Prime Minister Manmohan Singh on Wednesday said the Indian economy would grow at a robust 8.5% in 2010-11 but high prices of food and other commodities remain a key concern.
“I wish to tell you that our economy is in good shape. We will have a growth rate of 8.5% this fiscal year,” Singh said in an interaction with TV editors.
Less than two weeks for Budget 2011-12, the UPA government is grappling for options to ensure growth while keeping prices in check.
Food inflation has remained stubbornly high — it was 15.65% in January — pushed by a supply crunch in staple vegetables.
“It is true that in recent months inflation and food inflation in particular has been a problem. We want to deal it in a manner that the growth rhythm is not disturbed,” Singh said.
Weather problems in Australia, Argentina and Russia have hit global food and commodity prices, while oil prices have crossed the worrisome $100 a barrel.

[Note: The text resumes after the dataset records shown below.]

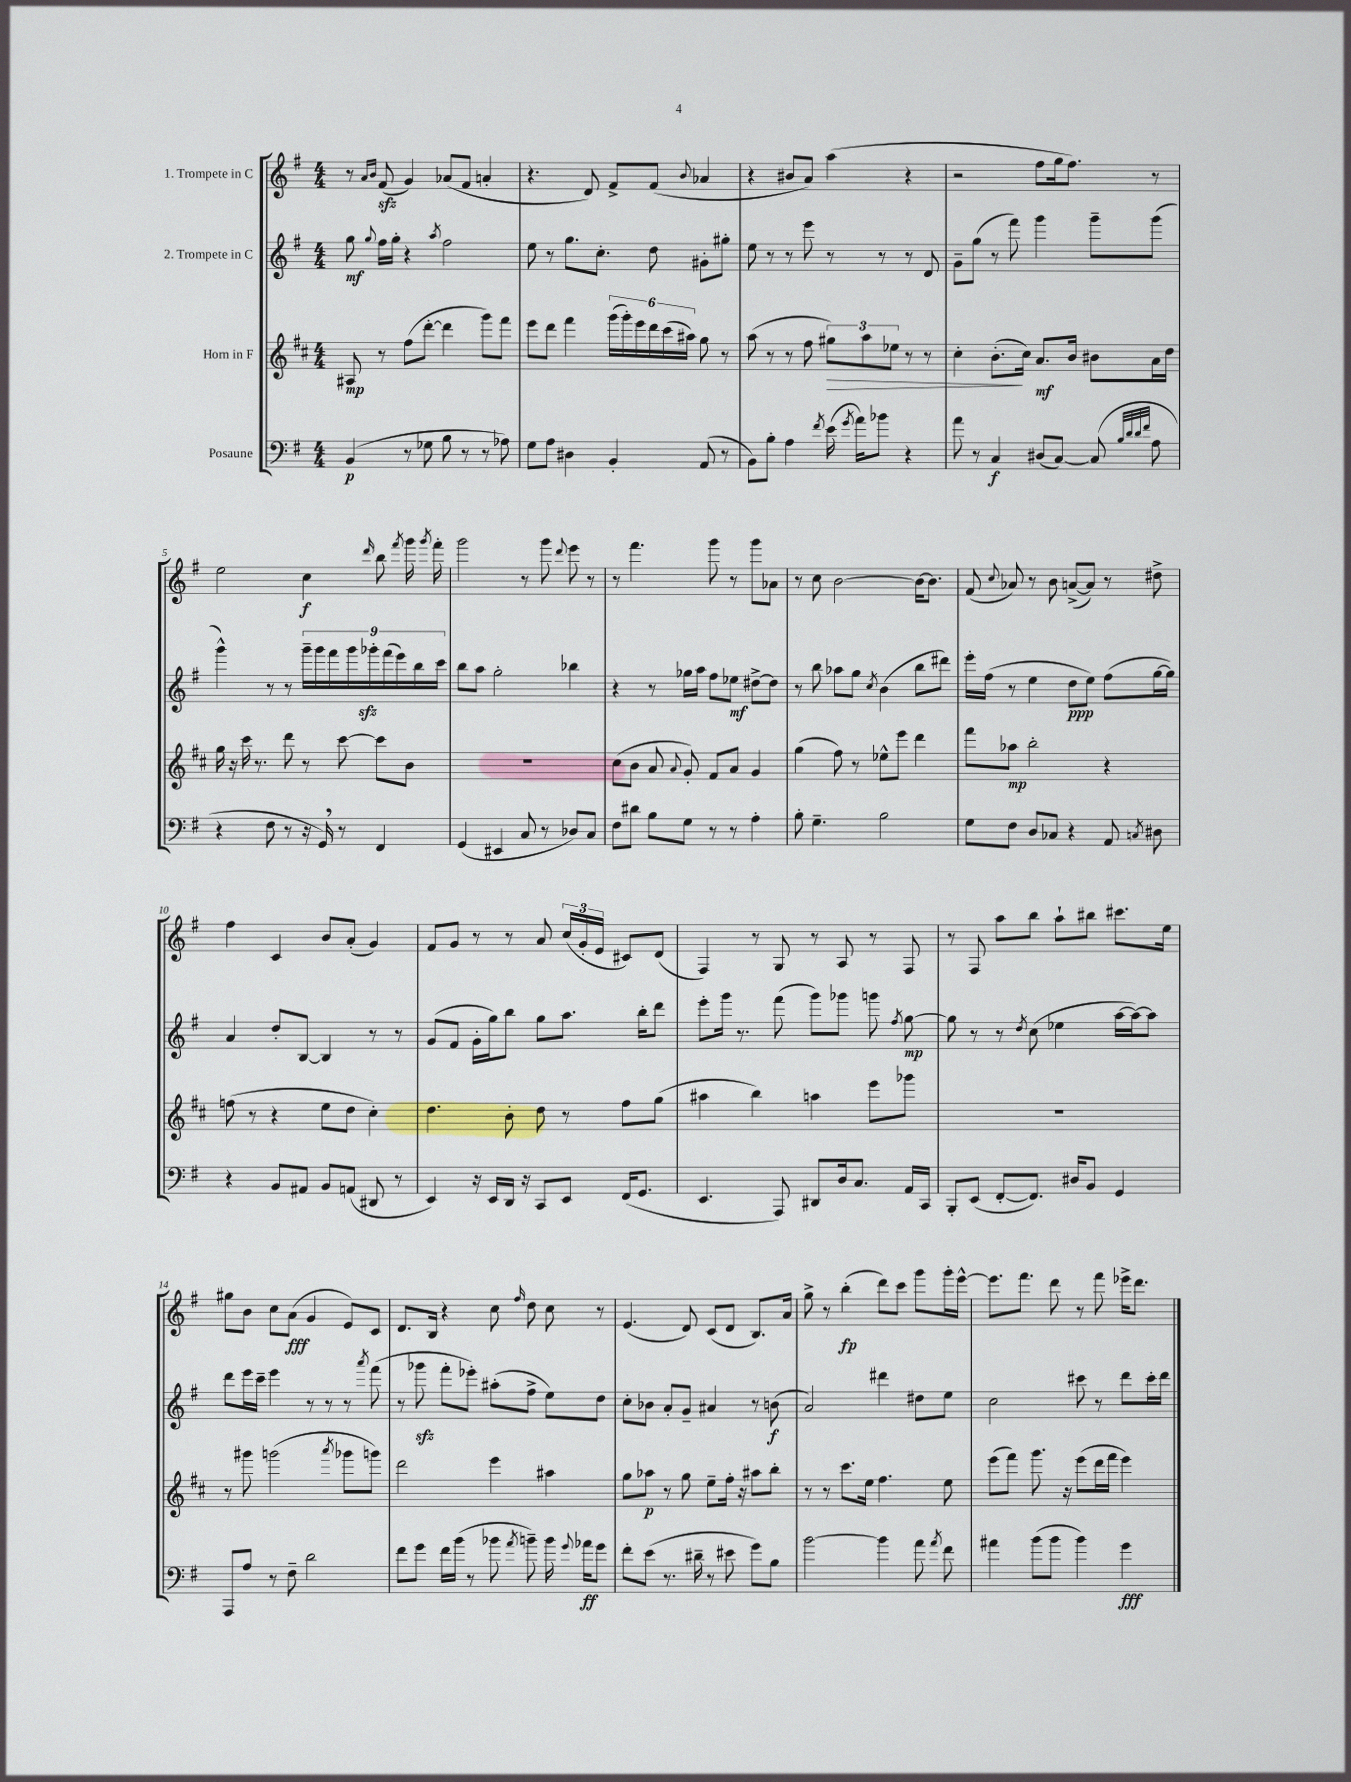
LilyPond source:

<<
\new StaffGroup <<
\new Staff = "s0" \with { instrumentName = "1. Trompete in C" } {
    \clef treble \key g \major \numericTimeSignature \time 4/4
    \autoBeamOff r8 \grace { a'16[ b'16] } fis'8\sfz( g'4) aes'8[( fis'8] a'4-. |
    r4. d'8) fis'8[-> fis'8]( \appoggiatura { b'8 } aes'4 |
    r4 bis'8[ a'8]) a''4( r4 |
    r2 fis''8[ g''16 fis''8.]) r8 |
    e''2 c''4\f \grace { d'''16 } b''8 \acciaccatura { fis'''8 } g'''16 \acciaccatura { g'''8 } fis'''16-. |
    g'''2 r8 g'''8 \appoggiatura { d'''8 } e'''8 r8 |
    r8 fis'''4. g'''8 r8 g'''8[ aes'8] |
    r8 c''8 b'2~ b'16[~ b'8.] |
    fis'8( \appoggiatura { c''8 } aes'8) r8 b'8 a'8[~->( a'8]) r8 dis''8-> |
    fis''4 c'4 b'8[ a'8]-.( g'4) |
    fis'8[ g'8] r8 r8 a'8 \tuplet 3/2 { c''16[( g'16-. e'16] } cis'8[) d'8]( |
    fis4) r8 g8 r8 a8 r8 fis8 |
    r8 fis8 a''8[ b''8] a''8[-! bis''8] cis'''8.[ e''16] |
    gis''8[ b'8] c''8[ a'8]\fff( g'4 e'8[) c'8] |
    d'8.[ b16] r4 c''8 \grace { fis''16 } d''8 c''8 r8 |
    e'4.( d'8) c'8[( d'8] b8.[) a'16] |
    g''8-> r8 b''4-.\fp( d'''8[) c'''8] g'''8[ g'''16-. e'''16]~-^ |
    e'''8.[ fis'''8.] d'''8 r8 fis'''8 ees'''16[-> d'''8.] \bar "|." |
}
\new Staff = "s1" \with { instrumentName = "2. Trompete in C" } {
    \clef treble \key g \major \numericTimeSignature \time 4/4
    \autoBeamOff g''8\mf \appoggiatura { g''8 } fis''16[ g''16]-. r4 \acciaccatura { a''8 } fis''2 |
    e''8 r8 g''8.[ c''8.]-. d''8 gis'8[-. gis''8]-. |
    e''8 r8 r8 e'''8 r8 r8 r8 d'8 |
    g'8[-- g''8]( r8 fis'''8) g'''4 g'''8[-- g'''8]( |
    g'''4-^) r8 r8 \tuplet 9/8 { g'''16[-- g'''16 fis'''16 g'''16 ges'''16-.\sfz fis'''16( e'''16) b''16 c'''16] } |
    b''8[ a''8] g''2-. bes''4 |
    r4 r8 ges''16[ a''16] fis''8[ ees''8]\mf dis''8[~-> dis''8] |
    r8 b''8 aes''8[ g''8] \acciaccatura { c''8 } b'4( b''8[ dis'''8]) |
    e'''16[-. fis''16]( r8 e''4 d''8[\ppp e''8]) fis''8[( g''16~ g''16]) |
    a'4 d''8[-. b8]~ b4 r8 r8 |
    g'8[( fis'8] g'16[-. g''16) b''8] g''8[ a''8.] b''16[-. d'''8] |
    e'''8[-. g'''16] r8. fis'''8( g'''8[) ges'''8] g'''8 \acciaccatura { fis''8 } g''8~\mp |
    g''8 r8 r8 \acciaccatura { d''8 } c''8( ees''4 a''16[~ a''16~) a''8] |
    d'''8[ e'''16 c'''16]-- e'''4 r8 r8 r8 \acciaccatura { a'''8 } fis'''8( |
    r8 ges'''8\sfz fis'''8[-. ees'''8]-.) ais''8[-.( fis''8]-> e''8[) d''8] |
    c''8[-. bes'8] a'8[-. g'8]-- ais'4 r8 b'8\f( |
    a'2) dis'''4 dis''8[ e''8] |
    c''2 cis'''8 r8 d'''8[ cis'''16-. d'''16] \bar "|." |
}
\new Staff = "s2" \with { instrumentName = "Horn in F" } {
    \clef treble \key d \major \numericTimeSignature \time 4/4
    \autoBeamOff ais8\mp r8 fis''8[( d'''8]~-. d'''4 g'''8[) fis'''8] |
    e'''8[ d'''8] fis'''4 \tuplet 6/4 { g'''16[( g'''16-.) e'''16 d'''16 cis'''16( ais''16]) } g''8 r8 |
    a''8( r8 r8 fis''8 \tuplet 3/2 { gis''8[\>) a''8 ees''8] } r8 r8 |
    cis''4-. b'8.[-.\!( cis''16]) a'8.[\mf b'16] bis'8[ a'16 d''16] |
    g''16 r16 cis'''16 r8. d'''8 r8 cis'''8~ cis'''8[ b'8] |
    R1 |
    cis''8[( b'8] a'8 \appoggiatura { a'8 } g'8-.) fis'8[ a'8] g'4 |
    g''4( fis''8) r8 ees''8[-^ e'''8] d'''4 |
    fis'''8[ aes''8]\mp b''2-. r4 |
    f''8( r8 r4 e''8[ d''8] cis''4-.) |
    d''4. b'8-. d''8 r8 fis''8[ g''8]( |
    ais''4 b''4) a''4 e'''8[ ges'''8] |
    R1 |
    r8 gis'''8 g'''2( \acciaccatura { a'''8 } ges'''8[ g'''8]) |
    d'''2 e'''4 ais''4 |
    g''8[ aes''8]\p r8 g''8 e''8[-- fis''16]-. r16 ais''8[ b''8]-. |
    r8 r8 cis'''8.[ e''16] fis''4. e''8 |
    e'''8[( fis'''8]) g'''8. r16 e'''8[( d'''16 fis'''16] e'''4) \bar "|." |
}
\new Staff = "s3" \with { instrumentName = "Posaune" } {
    \clef bass \key g \major \numericTimeSignature \time 4/4
    \autoBeamOff b,4\p( r8 ges8 b8 r8 r8 aes8) |
    g8[ a8] dis4 b,4-. a,8( r8 |
    b,8[) b8]-. a4 \acciaccatura { fis'8 } e'16( \acciaccatura { g'8 } a'16[) bes'8] r4 |
    a'8 r8 c4\f dis8[( c8]~) c8( \grace { b32[ d'32 d'32 fis'32] } a8 |
    r4 fis8 r8 r16 g,16) \breathe r8 fis,4 |
    g,4( eis,4 c8 r8 des8[) c8] |
    fis8[ dis'8] b8[ g8] r8 r8 a4-. |
    b8-. g4.-- b2 |
    g8[ fis8] d8[ ces8] r4 a,8 \acciaccatura { c8 } dis8 |
    r4 b,8[ ais,8] b,8[ a,8]( dis,8 r8 |
    e,4) r16 e,16[ d,16] r16 c,8[ e,8] fis,16[( g,8.] |
    e,4. a,,8) dis,8[ d16 c8.] a,16[ c,16] |
    b,,8[-. e,8]( fis,8[~-. fis,8.]) dis16[ b,8] g,4 |
    a,,8[ a8] r8 fis8-- d'2 |
    fis'8[ g'8] fis'16[ b'16]( r8 bes'8 \acciaccatura { a'8 } b'8--) b'16 \appoggiatura { g'8 } aes'16[\ff g'8] |
    fis'8[-. e'8]( r8. dis'16-- r8 eis'8 g'8[) b8] |
    b'2~ b'4 a'8 \acciaccatura { a'8 } fis'8 |
    ais'4 b'8[( b'8] b'4) g'4\fff \bar "|." |
}
>>
>>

These have knocked up prices of other goods pushing the overall inflation to 8.23% last month.
“We are now increasingly an open economy... we have to deal with inflation despite an adverse international environment,” Singh said.
Singh said the overall inflation rate would come down to 7% by next month.
The government’s inflation control measures, Singh said, are being calibrated in a manner that they do not upset growth. “If we were concerned with only curbing inflation I think we could have done it by pursuing tighter monetary policies, we could have brought about a situation where price rise could be moderated.”
The RBI has raised key interest rates seven times so far this fiscal year to cool prices. Costlier loans mean costlier credit for consumers and higher expenses for manufacturers. Both could hit demand and growth. “If in the process, growth gets hurt I think that would not do our country any good...” he said.